**Record set:**
BEGIN

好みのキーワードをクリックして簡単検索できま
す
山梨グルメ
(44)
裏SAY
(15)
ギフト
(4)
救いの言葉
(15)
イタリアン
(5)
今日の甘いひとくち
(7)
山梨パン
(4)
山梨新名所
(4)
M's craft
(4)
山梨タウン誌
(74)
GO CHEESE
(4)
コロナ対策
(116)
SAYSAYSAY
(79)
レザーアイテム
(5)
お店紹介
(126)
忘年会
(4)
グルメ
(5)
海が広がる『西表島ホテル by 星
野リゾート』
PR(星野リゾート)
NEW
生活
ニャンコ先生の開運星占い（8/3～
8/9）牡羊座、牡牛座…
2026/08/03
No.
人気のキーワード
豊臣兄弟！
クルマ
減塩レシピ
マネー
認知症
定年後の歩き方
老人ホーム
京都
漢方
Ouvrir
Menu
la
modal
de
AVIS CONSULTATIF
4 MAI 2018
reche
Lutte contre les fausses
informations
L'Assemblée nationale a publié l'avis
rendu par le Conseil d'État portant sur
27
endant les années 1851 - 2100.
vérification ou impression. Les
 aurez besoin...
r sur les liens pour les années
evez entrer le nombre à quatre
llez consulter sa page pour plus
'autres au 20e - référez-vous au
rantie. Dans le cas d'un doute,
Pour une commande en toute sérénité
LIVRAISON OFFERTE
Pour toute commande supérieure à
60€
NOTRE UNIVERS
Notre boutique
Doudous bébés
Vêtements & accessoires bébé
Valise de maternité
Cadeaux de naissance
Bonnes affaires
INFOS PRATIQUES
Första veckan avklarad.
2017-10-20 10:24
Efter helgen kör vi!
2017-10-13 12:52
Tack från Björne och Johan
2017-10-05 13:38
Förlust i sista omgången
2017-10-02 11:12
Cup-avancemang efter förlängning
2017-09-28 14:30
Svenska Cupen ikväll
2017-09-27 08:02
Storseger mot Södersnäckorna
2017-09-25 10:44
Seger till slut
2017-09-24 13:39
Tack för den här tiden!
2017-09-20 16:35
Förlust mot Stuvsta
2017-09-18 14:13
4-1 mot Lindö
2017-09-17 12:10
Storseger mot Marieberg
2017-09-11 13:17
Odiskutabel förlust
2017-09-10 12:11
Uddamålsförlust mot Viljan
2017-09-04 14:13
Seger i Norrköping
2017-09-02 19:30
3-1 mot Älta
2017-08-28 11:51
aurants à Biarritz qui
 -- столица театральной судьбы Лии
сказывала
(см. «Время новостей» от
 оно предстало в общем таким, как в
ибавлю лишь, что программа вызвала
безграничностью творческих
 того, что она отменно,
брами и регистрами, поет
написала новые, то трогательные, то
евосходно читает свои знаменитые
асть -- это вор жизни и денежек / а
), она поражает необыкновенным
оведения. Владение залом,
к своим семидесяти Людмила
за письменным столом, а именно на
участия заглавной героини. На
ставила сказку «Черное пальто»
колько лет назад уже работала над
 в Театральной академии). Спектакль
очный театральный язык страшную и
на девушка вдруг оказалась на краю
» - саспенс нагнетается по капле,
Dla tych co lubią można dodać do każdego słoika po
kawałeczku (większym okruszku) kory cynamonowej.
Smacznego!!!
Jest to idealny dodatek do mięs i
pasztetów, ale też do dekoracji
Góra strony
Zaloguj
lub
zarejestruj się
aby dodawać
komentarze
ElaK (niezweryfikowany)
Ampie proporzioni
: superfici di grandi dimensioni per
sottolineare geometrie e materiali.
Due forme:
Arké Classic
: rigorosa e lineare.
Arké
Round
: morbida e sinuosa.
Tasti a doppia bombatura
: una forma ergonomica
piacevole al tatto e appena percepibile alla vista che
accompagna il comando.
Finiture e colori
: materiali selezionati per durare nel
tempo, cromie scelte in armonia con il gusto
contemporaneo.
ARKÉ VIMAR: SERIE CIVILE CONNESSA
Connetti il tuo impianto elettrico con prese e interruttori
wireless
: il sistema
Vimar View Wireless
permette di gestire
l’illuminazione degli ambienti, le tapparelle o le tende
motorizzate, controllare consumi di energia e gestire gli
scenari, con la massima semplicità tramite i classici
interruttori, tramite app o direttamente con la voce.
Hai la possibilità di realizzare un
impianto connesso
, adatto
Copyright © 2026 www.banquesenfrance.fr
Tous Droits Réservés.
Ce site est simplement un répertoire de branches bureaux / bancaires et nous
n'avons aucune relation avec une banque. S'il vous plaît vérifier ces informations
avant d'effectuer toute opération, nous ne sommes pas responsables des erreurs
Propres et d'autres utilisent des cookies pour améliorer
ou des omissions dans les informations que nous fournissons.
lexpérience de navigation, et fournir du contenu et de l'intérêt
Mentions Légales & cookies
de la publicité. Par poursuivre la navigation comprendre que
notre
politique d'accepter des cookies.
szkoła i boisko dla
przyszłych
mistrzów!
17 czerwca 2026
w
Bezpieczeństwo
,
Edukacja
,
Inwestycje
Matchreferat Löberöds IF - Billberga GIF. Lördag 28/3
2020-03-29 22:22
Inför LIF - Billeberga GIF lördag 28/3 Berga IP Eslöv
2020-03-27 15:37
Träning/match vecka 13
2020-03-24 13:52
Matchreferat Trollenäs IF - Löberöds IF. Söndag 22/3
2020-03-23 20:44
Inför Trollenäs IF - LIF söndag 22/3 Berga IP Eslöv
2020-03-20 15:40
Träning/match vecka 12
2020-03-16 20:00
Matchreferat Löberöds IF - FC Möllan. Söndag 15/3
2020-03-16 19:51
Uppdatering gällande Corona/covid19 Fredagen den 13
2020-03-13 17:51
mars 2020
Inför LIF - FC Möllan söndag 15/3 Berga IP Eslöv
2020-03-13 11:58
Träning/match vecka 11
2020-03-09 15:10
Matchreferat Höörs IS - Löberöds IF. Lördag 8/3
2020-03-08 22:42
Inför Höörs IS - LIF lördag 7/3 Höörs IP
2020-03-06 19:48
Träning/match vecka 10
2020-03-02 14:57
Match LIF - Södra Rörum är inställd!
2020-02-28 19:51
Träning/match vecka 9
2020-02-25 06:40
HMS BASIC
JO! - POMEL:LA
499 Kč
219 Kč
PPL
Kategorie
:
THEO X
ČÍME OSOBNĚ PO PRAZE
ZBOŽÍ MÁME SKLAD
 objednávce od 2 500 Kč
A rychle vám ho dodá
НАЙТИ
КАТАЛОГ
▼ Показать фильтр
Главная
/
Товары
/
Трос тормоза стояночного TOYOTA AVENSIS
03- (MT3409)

END

**Task item:** The answer is the line with "Träning/match vecka 9" plus every line after it to the last line of the entries above, copied exactly and with no other lines.

**Written solution:**
Träning/match vecka 9
2020-02-25 06:40
HMS BASIC
JO! - POMEL:LA
499 Kč
219 Kč
PPL
Kategorie
:
THEO X
ČÍME OSOBNĚ PO PRAZE
ZBOŽÍ MÁME SKLAD
 objednávce od 2 500 Kč
A rychle vám ho dodá
НАЙТИ
КАТАЛОГ
▼ Показать фильтр
Главная
/
Товары
/
Трос тормоза стояночного TOYOTA AVENSIS
03- (MT3409)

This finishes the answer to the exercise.